• [EXTRACTED RECORDS]:
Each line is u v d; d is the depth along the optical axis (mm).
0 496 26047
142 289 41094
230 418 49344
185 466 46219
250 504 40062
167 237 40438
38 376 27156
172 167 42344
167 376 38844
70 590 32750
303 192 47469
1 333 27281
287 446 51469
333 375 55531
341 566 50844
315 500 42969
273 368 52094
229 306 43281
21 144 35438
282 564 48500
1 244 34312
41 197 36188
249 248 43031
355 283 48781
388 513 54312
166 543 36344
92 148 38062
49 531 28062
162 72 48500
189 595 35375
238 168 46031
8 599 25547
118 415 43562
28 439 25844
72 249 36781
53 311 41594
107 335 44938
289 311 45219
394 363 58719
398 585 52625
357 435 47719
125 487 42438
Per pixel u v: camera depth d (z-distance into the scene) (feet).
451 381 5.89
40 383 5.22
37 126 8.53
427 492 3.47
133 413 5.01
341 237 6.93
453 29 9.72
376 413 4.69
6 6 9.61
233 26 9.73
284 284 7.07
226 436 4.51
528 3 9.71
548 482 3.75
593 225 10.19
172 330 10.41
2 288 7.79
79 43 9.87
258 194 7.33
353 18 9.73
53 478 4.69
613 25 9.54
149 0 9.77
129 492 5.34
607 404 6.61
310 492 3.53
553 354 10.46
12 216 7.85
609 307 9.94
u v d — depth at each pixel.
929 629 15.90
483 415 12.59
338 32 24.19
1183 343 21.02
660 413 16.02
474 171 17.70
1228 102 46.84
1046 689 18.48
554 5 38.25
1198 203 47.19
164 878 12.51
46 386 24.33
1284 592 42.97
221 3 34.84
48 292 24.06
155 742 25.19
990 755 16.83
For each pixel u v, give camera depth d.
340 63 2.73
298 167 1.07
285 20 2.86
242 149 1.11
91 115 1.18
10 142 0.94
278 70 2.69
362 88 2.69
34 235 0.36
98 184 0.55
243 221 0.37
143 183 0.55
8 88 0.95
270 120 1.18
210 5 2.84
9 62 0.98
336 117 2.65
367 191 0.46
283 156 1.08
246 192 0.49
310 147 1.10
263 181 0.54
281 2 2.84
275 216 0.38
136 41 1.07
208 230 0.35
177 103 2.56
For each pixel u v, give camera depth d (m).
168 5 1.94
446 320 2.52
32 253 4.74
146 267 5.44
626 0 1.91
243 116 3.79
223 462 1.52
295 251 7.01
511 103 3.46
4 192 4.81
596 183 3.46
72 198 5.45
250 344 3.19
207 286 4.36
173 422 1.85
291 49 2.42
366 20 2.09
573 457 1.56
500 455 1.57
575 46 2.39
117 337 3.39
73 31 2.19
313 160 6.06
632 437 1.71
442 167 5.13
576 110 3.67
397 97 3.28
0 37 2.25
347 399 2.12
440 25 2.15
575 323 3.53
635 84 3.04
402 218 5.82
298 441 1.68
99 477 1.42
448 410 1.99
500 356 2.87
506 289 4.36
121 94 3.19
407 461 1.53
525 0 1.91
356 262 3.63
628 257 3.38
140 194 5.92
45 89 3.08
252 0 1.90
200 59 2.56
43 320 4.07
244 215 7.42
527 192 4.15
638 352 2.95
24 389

• [WHAT THE TASK ASKS]:
The entries above hold a line with "189 595 35375" and a later line with "635 84 3.04". Write out exactly those lines and all lines between, nothing more.

• [ANSWER TO THIS EXERCISE]:
189 595 35375
238 168 46031
8 599 25547
118 415 43562
28 439 25844
72 249 36781
53 311 41594
107 335 44938
289 311 45219
394 363 58719
398 585 52625
357 435 47719
125 487 42438
Per pixel u v: camera depth d (z-distance into the scene) (feet).
451 381 5.89
40 383 5.22
37 126 8.53
427 492 3.47
133 413 5.01
341 237 6.93
453 29 9.72
376 413 4.69
6 6 9.61
233 26 9.73
284 284 7.07
226 436 4.51
528 3 9.71
548 482 3.75
593 225 10.19
172 330 10.41
2 288 7.79
79 43 9.87
258 194 7.33
353 18 9.73
53 478 4.69
613 25 9.54
149 0 9.77
129 492 5.34
607 404 6.61
310 492 3.53
553 354 10.46
12 216 7.85
609 307 9.94
u v d — depth at each pixel.
929 629 15.90
483 415 12.59
338 32 24.19
1183 343 21.02
660 413 16.02
474 171 17.70
1228 102 46.84
1046 689 18.48
554 5 38.25
1198 203 47.19
164 878 12.51
46 386 24.33
1284 592 42.97
221 3 34.84
48 292 24.06
155 742 25.19
990 755 16.83
For each pixel u v, give camera depth d.
340 63 2.73
298 167 1.07
285 20 2.86
242 149 1.11
91 115 1.18
10 142 0.94
278 70 2.69
362 88 2.69
34 235 0.36
98 184 0.55
243 221 0.37
143 183 0.55
8 88 0.95
270 120 1.18
210 5 2.84
9 62 0.98
336 117 2.65
367 191 0.46
283 156 1.08
246 192 0.49
310 147 1.10
263 181 0.54
281 2 2.84
275 216 0.38
136 41 1.07
208 230 0.35
177 103 2.56
For each pixel u v, give camera depth d (m).
168 5 1.94
446 320 2.52
32 253 4.74
146 267 5.44
626 0 1.91
243 116 3.79
223 462 1.52
295 251 7.01
511 103 3.46
4 192 4.81
596 183 3.46
72 198 5.45
250 344 3.19
207 286 4.36
173 422 1.85
291 49 2.42
366 20 2.09
573 457 1.56
500 455 1.57
575 46 2.39
117 337 3.39
73 31 2.19
313 160 6.06
632 437 1.71
442 167 5.13
576 110 3.67
397 97 3.28
0 37 2.25
347 399 2.12
440 25 2.15
575 323 3.53
635 84 3.04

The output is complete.